Benchmark Business Group

Selecting Sales Associates

July 18, 2017

News Item Image
As we continue the month on hiring sales associates, it's important to reiterate the need to have a well-planned strategy. Part of that strategy involves resume evaluation. This week we'll focus on using the resume and application to determine who to invite to the interview.
 
Wading Through the Pool
 
When you know who you are looking for to fill your sales associate position it's easier to wade through your pool of potential candidates and pull out the ones you want to evaluate further. Here are the most effective ways to initially evaluate your candidates:

 

Resumes - If you haven't met the individual, the resume is your first impression of a candidate. It represents your candidate on paper. And in sales, first impressions have a large impact on a customer or prospect. As you review resumes, be clear on what areas and items to look for. First, look at items that will disqualify a candidate immediately (e.g. education or work experience) then, look for other more subjective areas.
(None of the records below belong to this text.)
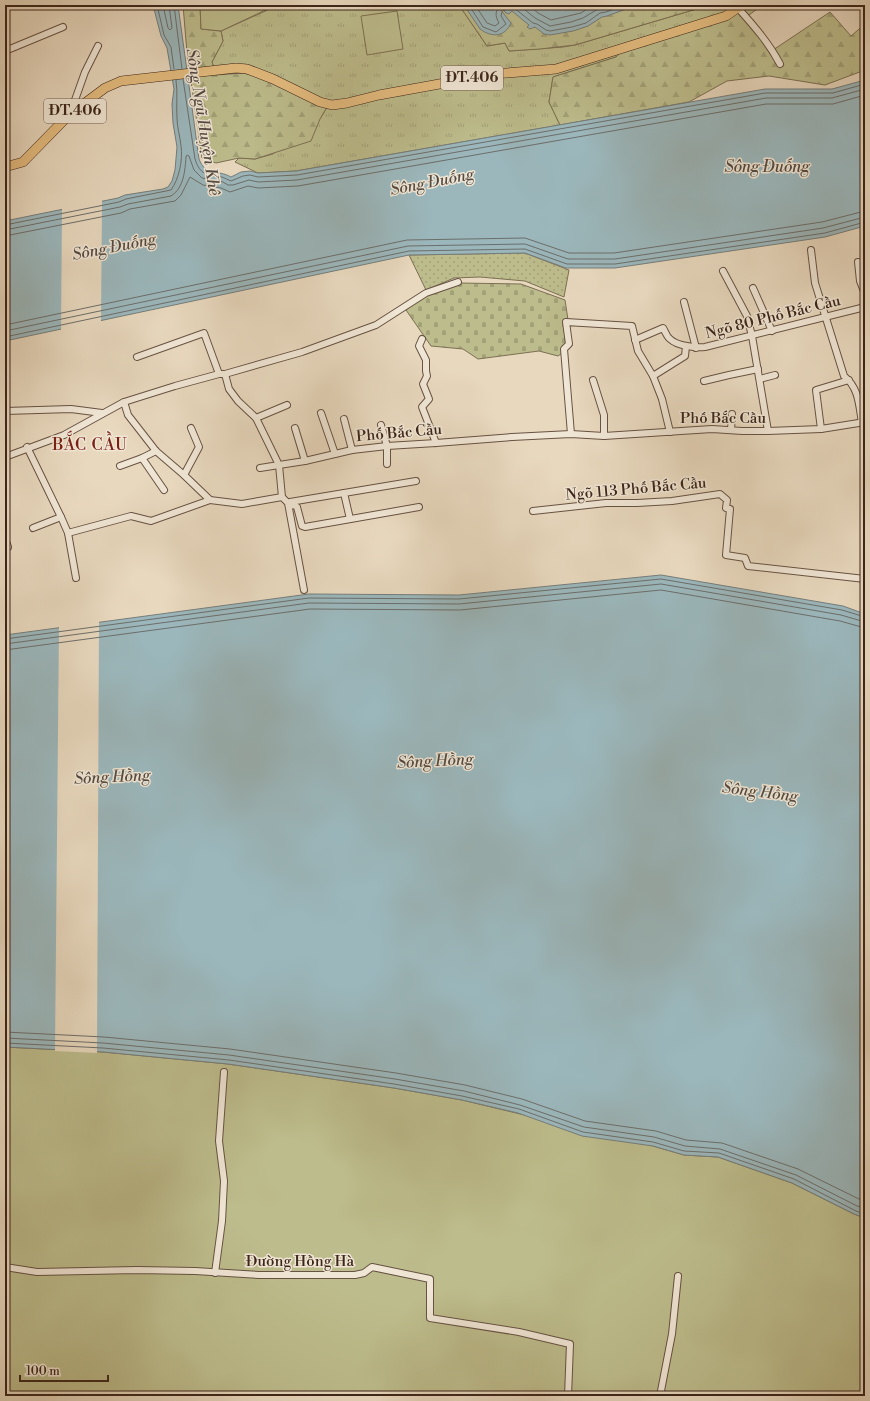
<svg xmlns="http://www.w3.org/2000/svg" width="870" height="1401" viewBox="0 0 870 1401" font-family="'Libre Bodoni',serif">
<defs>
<pattern id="grass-tufts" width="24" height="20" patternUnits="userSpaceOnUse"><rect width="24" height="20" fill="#bdbc8c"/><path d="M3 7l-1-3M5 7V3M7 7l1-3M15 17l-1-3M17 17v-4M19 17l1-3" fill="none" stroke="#a3a178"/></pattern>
<pattern id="forest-firs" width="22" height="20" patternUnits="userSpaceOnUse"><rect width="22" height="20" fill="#bdbc8c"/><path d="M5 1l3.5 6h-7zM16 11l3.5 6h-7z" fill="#a3a178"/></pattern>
<pattern id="cemetery-stones" width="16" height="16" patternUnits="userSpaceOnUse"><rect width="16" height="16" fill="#bdbc8c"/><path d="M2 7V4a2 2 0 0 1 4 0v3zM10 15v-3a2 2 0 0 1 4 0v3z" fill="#a3a178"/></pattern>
<pattern id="park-dots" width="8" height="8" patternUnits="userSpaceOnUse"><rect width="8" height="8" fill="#bdbc8c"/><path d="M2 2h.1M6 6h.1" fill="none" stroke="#a3a178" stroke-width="1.8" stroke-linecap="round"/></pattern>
</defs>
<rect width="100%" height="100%" fill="#e8d8be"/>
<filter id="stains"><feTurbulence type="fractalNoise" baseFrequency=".005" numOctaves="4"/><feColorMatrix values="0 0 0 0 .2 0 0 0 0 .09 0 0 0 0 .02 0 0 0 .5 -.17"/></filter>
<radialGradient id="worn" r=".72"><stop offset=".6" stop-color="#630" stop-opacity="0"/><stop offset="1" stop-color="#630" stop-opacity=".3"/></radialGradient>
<polygon fill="url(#grass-tufts)" stroke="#7c7053" points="272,5 459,5 487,46 505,43 509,51 563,47 575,45 710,5 763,5 746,17 626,47 616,57 553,77 549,102 560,125 296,171 258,173 235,162 239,158 255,159 273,154 320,119 329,104 240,73 216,75 212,62 223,41 221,31 272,8"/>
<g fill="url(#forest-firs)" stroke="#7c7053">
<polygon points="183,5 200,5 201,29 221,31 223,41 212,62 216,75 243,73 252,75 329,104 320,119 311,141 255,159 239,158 216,163 202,158 187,53"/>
<polygon points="459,5 710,5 575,45 540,49 509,51 505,43 487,46"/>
<polygon points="738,8 773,50 830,12 851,36 865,24 865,70 825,85 769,76 727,81 689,102 560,125 549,102 553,77 616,57 626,47"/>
</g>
<polygon fill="url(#cemetery-stones)" stroke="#7c7053" points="459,283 521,284 565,300 572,346 558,356 539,351 478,359 463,349 431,346 406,310 426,294"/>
<polygon fill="url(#park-dots)" stroke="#7c7053" points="525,253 569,270 564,297 525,281 480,277 454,278 426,290 409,255"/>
<g fill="#bdbc8c" stroke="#7c7053">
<polygon points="200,5 272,5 272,7 221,31 201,29"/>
<polygon points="397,11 403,49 367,55 361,16"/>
<polygon points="5,1047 103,1052 228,1064 394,1088 462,1100 653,1146 684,1155 718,1157 792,1183 854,1214 865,1218 865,1396 5,1396"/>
</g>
<g fill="#9bb7bc" stroke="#757d7b">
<path d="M 153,5 L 178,5 L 199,159 C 206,177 217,169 231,177 L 241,172 L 250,171 L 258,173 L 296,171 L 765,89 L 832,89 L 865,80 L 865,226 L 825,237 L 615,268 L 566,268 L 525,253 L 409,255 L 5,341 L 5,221 L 118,198 L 125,195 L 163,189 L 168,187 L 172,181 L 175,170 L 177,147 L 173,123 L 172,104 L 174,89 L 167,48 L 161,36 Z"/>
<path d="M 464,5 L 497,5 L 511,23 C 505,37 492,38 480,29 Z"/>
<polygon points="499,5 637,5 607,16 602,17 588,26 573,31 550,35 544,34 535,27 530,29 527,27 529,25 512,11 509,14 506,13"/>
<polygon points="661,575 843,606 865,614 865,1218 854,1214 792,1183 718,1157 684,1155 653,1146 582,1136 518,1113 462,1100 394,1088 228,1064 103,1052 5,1047 5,635 309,594 459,595"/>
</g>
<g fill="#e8d8be">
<polygon points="102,200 101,322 61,331 62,208"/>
<polygon points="99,621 97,1053 55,1051 59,626"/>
</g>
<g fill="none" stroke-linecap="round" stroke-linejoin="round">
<g stroke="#6c6e6b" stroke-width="1">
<polyline points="157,5 164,35 171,47 174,69"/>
<polyline points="163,5 168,28 170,30 172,28 169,5"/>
<polyline points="174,5 182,69"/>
<polyline points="469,5 483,27 496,32 506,24 501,16 502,12 504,10 514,8 533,23 537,24 546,30 550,31 572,27 586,23 600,13 606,12 626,5"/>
<path d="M 475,5 L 487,23 L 495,26 L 499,23 C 495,16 494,9 503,5"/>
<polyline points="519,5 535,18 550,26 571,22 583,18 598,9 612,5"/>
<polyline points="529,5 538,13 551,20 581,13 593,5"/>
<path d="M 183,79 L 195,159 C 200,175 207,175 222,177 C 225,178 228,180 231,181 L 243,176 L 250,175 L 258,177 L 297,175 L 765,93 L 833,93 L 865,84"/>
<path d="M 5,225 L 119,202 L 126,199 L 171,190 C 179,179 183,160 181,146 C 180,136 177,127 177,118 C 176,105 178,93 176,80"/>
<path d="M 5,230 L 120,207 L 128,204 L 171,196 C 184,188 185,170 186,157 L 187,155 L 189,156 L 194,170 L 202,178 L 223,182 L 228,185 L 233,185 L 249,180 L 258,182 L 297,180 L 766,98 L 832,98 L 865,89"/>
<polyline points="5,236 121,213 130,209 175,201 181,195 190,177 203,185 221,188 230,192 248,186 258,188 298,186 766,104 833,104 865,95"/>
<polyline points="5,325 407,240 525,238 569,253 614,253 822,222 865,211"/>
<polyline points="5,331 408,246 525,244 568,259 615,259 823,228 865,217"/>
<polyline points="5,337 409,251 525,249 567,264 615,264 825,233 865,222"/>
<polyline points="5,639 309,598 459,599 661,579 842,610 865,617"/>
<polyline points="5,644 309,603 459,604 661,584 841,615 865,622"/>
<polyline points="5,650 310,609 460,610 661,590 840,621 865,628"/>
<polyline points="5,1032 104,1037 230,1049 396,1073 465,1085 522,1099 585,1121 656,1131 686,1140 722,1143 798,1169 865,1202"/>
<polyline points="5,1038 103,1043 229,1055 395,1079 464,1091 520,1105 584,1127 654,1137 685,1146 720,1149 796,1175 857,1206 865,1208"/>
<polyline points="5,1043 103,1048 229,1060 394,1084 462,1096 519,1109 583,1132 653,1142 684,1151 719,1153 794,1179 856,1211 865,1214"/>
</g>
<g stroke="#675243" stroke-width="8">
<g id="street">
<polyline points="861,5 865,10"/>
<path d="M 738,8 C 754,26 769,43 780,64"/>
<polyline points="5,51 63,27"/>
<polyline points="70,114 85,72 98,46"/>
<path d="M 811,250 L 815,283 L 844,376 C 859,388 859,405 862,423"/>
<polyline points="858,262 860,281 865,294"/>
<polyline points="723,271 747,316 752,336 768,431"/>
<polyline points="753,288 772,331"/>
<polyline points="684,302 696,348"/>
<polyline points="422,339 419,346 426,360 426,371 427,376 423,384 429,399 422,407 436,443"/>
<path d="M 635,340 L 663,328 C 665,331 667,337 670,339 C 677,346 696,348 705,347 L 865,307"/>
<polyline points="137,357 204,333 219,374"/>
<polyline points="225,374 302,352 376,325 426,293 458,282"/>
<polyline points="653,376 685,356 686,346"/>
<polyline points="760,379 775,375"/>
<polyline points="593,380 604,415 604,436"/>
<polyline points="704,381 729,375 758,369"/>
<polyline points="124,402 128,415 156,451 184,475 210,500 242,504 282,497"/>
<polyline points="5,411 71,409 102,413"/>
<polyline points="321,413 335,454"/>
<polyline points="256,418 287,405"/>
<polyline points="344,419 352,450"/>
<polyline points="381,425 387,446 387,464"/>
<polyline points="295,428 305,461"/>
<polyline points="821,429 816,390 849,380"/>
<polyline points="731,430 732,414"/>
<polyline points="571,434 564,349 569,344 566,322 632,326 638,351 653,376 662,399 670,432"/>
<polyline points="27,447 61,517 33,528"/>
<polyline points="5,457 64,435 124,402 175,386 219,374 225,374 229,389 238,401 256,418 279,465 305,461 352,450 387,446 436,443 512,437 571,434 604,436 712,429 742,431 768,431 821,429 865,422"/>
<polyline points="142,458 164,490"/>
<polyline points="120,466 142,458 156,451"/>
<polyline points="260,468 279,465 282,497 288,503 304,590"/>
<polyline points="184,475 199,447 191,428"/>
<polyline points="344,493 350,519"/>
<polyline points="290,502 416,481"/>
<polyline points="289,506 294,505 297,507 302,526 305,527 419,507"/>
<polyline points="533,511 606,503 637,503 672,501 720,494 727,500 726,508 730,509 726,555 745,558 748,566 865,579"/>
<polyline points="61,517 68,533 76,578"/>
<polyline points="68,533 131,516 151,521 210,500"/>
<polyline points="5,538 8,547 5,548"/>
<polyline points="5,1267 37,1272 137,1270 195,1271 259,1275 355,1275 364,1273 372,1267 430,1279 430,1318 519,1332 570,1344 568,1396"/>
<polyline points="215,1273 222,1221 224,1181 219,1141 224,1072"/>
<polyline points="660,1396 672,1334 678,1276"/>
</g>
</g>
<g stroke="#3c251a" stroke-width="10">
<polyline id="primary" points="5,167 23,162 69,115 105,88 121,81 236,68 247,69 273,79 320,102 332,105 347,103 379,95 494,74 556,69 726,16 742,5"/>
</g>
<use href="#street" stroke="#f0e6d5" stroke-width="6"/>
<use href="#primary" stroke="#e4bc7f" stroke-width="9"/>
</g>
<g text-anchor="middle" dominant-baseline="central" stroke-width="3" stroke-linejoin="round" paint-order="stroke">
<g fill="#f0e6d5" stroke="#725f52" stroke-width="1">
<rect x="441" y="66" width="62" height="24" rx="3"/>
<rect x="44" y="99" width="62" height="24" rx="3"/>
</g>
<g font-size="14" font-weight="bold" fill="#3c251a">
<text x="472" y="78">ĐT.406</text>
<text x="75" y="111">ĐT.406</text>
</g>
<g font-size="15" fill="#3c251a" stroke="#f0e6d5">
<text transform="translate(773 317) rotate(-14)">Ngõ 80 Phố Bắc Cầu</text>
<text x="723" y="418">Phố Bắc Cầu</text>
<text transform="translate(399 433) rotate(-5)">Phố Bắc Cầu</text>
<text transform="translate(636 489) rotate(-5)">Ngõ 113 Phố Bắc Cầu</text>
<text x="300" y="1261">Đường Hồng Hà</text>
</g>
<g font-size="16" font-style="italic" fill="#544a42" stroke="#f0e6d5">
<text transform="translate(203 122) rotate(81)">Sông Ngũ Huyện Khê</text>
<text x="767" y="167">Sông Đuống</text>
<text transform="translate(432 182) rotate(-11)">Sông Đuống</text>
<text transform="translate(114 247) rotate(-11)">Sông Đuống</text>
<text transform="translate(435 761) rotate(-3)">Sông Hồng</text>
<text transform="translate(112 777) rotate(-3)">Sông Hồng</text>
<text transform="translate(760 792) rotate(7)">Sông Hồng</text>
</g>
<g font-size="16" letter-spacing="1" fill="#7a1f14" stroke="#f0e6d5">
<text x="90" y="445">BẮC CẦU</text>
</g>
</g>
<rect width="870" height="1401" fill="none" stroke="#e8d8be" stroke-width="20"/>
<rect x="6" y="6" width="858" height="1389" fill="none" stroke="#3c251a" stroke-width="2"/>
<rect x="10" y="10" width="850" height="1381" fill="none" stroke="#3c251a"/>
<path d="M20 1375v6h88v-6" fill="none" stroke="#3c251a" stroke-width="2"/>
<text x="26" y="1375" font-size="12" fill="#3c251a" stroke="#f0e6d5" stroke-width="3" paint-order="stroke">100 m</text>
<rect width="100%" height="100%" filter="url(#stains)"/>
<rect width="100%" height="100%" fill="url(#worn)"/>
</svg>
Some of the most common items to look for with sales associates include:

  • Past sales experience: decide if they have enough sales experience you are looking for and what kind of sales experience (retail, travel, customers come to them or they go out finding customers).
  • Personal drive and goal orientation: look for the goals set and achieved in the past work experience, education, or in their personal life.
  • Education: Be clear on the education requirements for your business. And, look for areas the candidate shows an aptitude for continuing to learn and develop. This is an indicator on their openness and desire to continue improving.
  • Visual appearance: review the resume for spelling and grammatical accuracy. A poorly worded resume or one full of errors may be an indication of a person that doesn't value presentation; such individuals may not make a good impression with your customers and prospects either in person or through different communications.
  • Employment history: look for longevity with a company or if the candidate jumps from company to company. Lengthy employment may be a sign of loyalty. If a candidate shows multiple jobs with one employer, each a higher level position than the last, over a lengthy period of time, this may be an indication of a responsible goal-oriented individual. Job hopping may indicate they are not adapting to sales cultures and are not successful, or opposed to changing, or not willing to improve.
  • Identify the key words or action-oriented words used by the candidate to describe themselves and their accomplishments, and see if they match the qualities you've identified you are looking for in a sales associate.
  • Beware of unrealistic descriptions of job duties, indicating the applicant may be exaggerating about their responsibilities.
A final note on resumes: Have a method to score each of the criteria (education, experience, qualities, traits) you are seeking, so that when you score a resume it gives you a clear decision to either proceed with this candidate or not. This could be as simple as giving a 1-5 point system for each trait you want to evaluate. Then, add the scores. If the score is above your decidedly required number, they move to the next phase. If the score is less than your required number, they are sent a decline notification.

 

Applications - The biggest advantage in using applications is that it allows you to evaluate candidates on a consistent and equal basis. With the same format and information collected on an application, it makes the scoring decision on a candidate easier. Also, some electronic job sites are programmed to automatically eliminate certain applicants. For example, if your position requires 5 years of work experience, and the candidate has less than 5 years of experience, it can automatically eliminate the candidate and send a decline notification. This can save you time by filtering out those candidates who don't qualify.

 

Resumes and applications are both excellent tools for the initial review and deciding on whom to engage with the next phase of hiring. No matter if you use one, the other, both, or another method to wade through the initial candidate pool, it's important to ensure that all federal hiring laws, and those in your state and jurisdiction, are followed. 

 

Next week, we will dig into the topic of interviewing sales associate candidates. In the meantime, we challenge you to cultivate your own list of traits and requirements for the sales associate position; then, decide how you will evaluate those in a resume and/or application.